Selokalampung.com – Pengelolaan sampah di Kota Bandar Lampung menjadi salah satu fokus perhatian pemerintah kota pada 2026. Pemerintah melalui Dinas Lingkungan Hidup (DLH) menyiapkan sejumlah langkah untuk meningkatkan pelayanan kebersihan, mulai dari penambahan armada pengangkut hingga pembenahan fasilitas pengolahan di Tempat Pembuangan Akhir (TPA) Bakung.
Anggota Komisi III DPRD Kota Bandar Lampung, Zainal Abidin, mengatakan penambahan armada pengangkut sampah memang telah dijadwalkan dalam waktu dekat guna meningkatkan efektivitas pelayanan kebersihan di kota tersebut.
Menurutnya, program ini merupakan kelanjutan dari upaya peremajaan armada yang telah dilakukan pada tahun sebelumnya.
“Kalau untuk penambahan armada memang dijadwalkan dalam waktu dekat. Tahun 2025 juga sudah ada penambahan armada, bahkan ada bantuan dari pemerintah pusat,” ujar Zainal Abidin, Senin (9/3/2026).
Legislator dari Partai NasDem itu menjelaskan, pada tahun 2026 Pemerintah Kota Bandar Lampung telah menganggarkan sejumlah pengadaan sarana pendukung pengelolaan sampah melalui DLH.
Pengadaan tersebut meliputi pembelian armada baru seperti truk pengangkut sampah, kendaraan roda tiga, hingga mobil pick up. Selain itu, pemerintah juga menyiapkan pembuatan container box yang akan difungsikan sebagai bak penampung dan pengangkut sampah.
Menurut Zainal, penyediaan container box ini diperlukan karena sebagian kendaraan operasional yang saat ini digunakan kondisinya sudah membutuhkan peremajaan, khususnya pada bagian bak pengangkut.
“Container box itu juga dipersiapkan karena banyak sekali kendaraan yang memang perlu penggantian bak. Kurang lebih ada sekitar 15 sampai 20 kendaraan yang harus diganti baknya,” jelasnya.
Dengan adanya penggantian komponen tersebut, diharapkan armada pengangkut sampah dapat kembali beroperasi secara maksimal dan lebih layak digunakan dalam mendukung pelayanan kebersihan kota.
Selain memperkuat armada pengangkutan, DPRD juga menyoroti peningkatan fasilitas pengelolaan sampah di TPA Bakung yang saat ini menjadi pusat pembuangan sampah di Bandar Lampung.
Zainal menyebutkan DLH juga menganggarkan pembelian alat berat untuk mendukung proses pengolahan sampah di lokasi tersebut. Alat berat ini diperlukan untuk mempercepat proses penataan dan penimbunan sampah di area TPA.
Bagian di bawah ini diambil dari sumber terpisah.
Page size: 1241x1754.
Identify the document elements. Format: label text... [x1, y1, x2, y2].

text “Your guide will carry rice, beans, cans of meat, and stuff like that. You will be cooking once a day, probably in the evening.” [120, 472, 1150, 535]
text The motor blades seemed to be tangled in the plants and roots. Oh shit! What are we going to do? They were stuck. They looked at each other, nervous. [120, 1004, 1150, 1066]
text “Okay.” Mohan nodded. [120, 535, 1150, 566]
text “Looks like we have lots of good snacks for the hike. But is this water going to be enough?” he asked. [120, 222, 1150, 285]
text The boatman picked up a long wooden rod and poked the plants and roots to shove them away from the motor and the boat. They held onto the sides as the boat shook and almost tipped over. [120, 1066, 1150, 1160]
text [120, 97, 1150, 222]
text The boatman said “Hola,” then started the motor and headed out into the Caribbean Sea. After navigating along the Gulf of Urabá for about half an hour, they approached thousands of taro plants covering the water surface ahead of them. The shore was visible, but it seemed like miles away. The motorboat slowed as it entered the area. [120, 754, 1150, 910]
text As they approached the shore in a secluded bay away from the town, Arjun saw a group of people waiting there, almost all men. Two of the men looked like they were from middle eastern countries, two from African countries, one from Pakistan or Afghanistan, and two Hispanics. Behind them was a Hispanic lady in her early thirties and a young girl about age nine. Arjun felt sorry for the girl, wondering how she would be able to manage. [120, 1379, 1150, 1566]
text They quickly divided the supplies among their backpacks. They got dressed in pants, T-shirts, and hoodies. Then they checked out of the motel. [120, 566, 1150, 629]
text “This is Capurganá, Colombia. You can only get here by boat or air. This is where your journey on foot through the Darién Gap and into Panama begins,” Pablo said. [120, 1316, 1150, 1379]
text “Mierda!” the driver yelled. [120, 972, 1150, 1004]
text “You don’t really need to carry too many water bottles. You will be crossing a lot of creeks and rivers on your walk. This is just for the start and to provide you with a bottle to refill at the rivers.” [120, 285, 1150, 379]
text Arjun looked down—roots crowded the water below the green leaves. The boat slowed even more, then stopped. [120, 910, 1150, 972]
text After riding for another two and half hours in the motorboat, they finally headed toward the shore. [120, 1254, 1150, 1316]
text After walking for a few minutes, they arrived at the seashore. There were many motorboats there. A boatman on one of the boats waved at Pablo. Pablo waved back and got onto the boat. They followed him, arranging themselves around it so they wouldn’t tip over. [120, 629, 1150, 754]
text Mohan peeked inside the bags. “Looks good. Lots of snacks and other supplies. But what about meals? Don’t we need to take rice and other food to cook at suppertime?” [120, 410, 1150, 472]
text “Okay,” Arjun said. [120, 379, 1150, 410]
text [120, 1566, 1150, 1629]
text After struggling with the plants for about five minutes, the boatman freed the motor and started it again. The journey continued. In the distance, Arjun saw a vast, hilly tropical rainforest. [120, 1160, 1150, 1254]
Di sisi lain, pemerintah juga tengah mempersiapkan pembangunan sistem geomembrane yang merupakan bagian dari upaya modernisasi sistem pengelolaan sampah.
“Jadi memang di TPA Bakung ini Dinas Lingkungan Hidup lagi konsen ke sana,” katanya.
Ia menjelaskan salah satu perubahan penting yang sedang dilakukan adalah peralihan metode pengelolaan sampah dari sistem open dumping menuju controlled landfill.
Metode controlled landfill dinilai lebih ramah lingkungan karena sampah tidak lagi dibiarkan terbuka, melainkan ditata dan ditimbun secara lebih terkontrol sehingga dapat mengurangi dampak pencemaran lingkungan.
Dengan adanya penambahan armada serta pembenahan sistem pengelolaan di TPA Bakung, DPRD berharap proses pengangkutan dan penanganan sampah di Kota Bandar Lampung dapat berjalan lebih optimal.
Menurut Zainal, semakin banyak armada yang tersedia maka proses pengangkutan sampah dari lingkungan masyarakat menuju tempat pembuangan akhir dapat dilakukan lebih cepat dan efisien.
“Harusnya lebih optimal ya, karena armadanya bertambah dan pengelolaannya juga semakin bagus,” ujarnya.
Ia juga berharap kendaraan operasional yang digunakan petugas kebersihan ke depan semakin layak digunakan sehingga tidak lagi menimbulkan kekhawatiran bagi masyarakat saat melintas di jalan.
Selain itu, peningkatan fasilitas di TPA Bakung diharapkan mampu memperbaiki sistem pengelolaan sampah secara keseluruhan sekaligus mendukung terciptanya lingkungan kota yang lebih bersih dan sehat.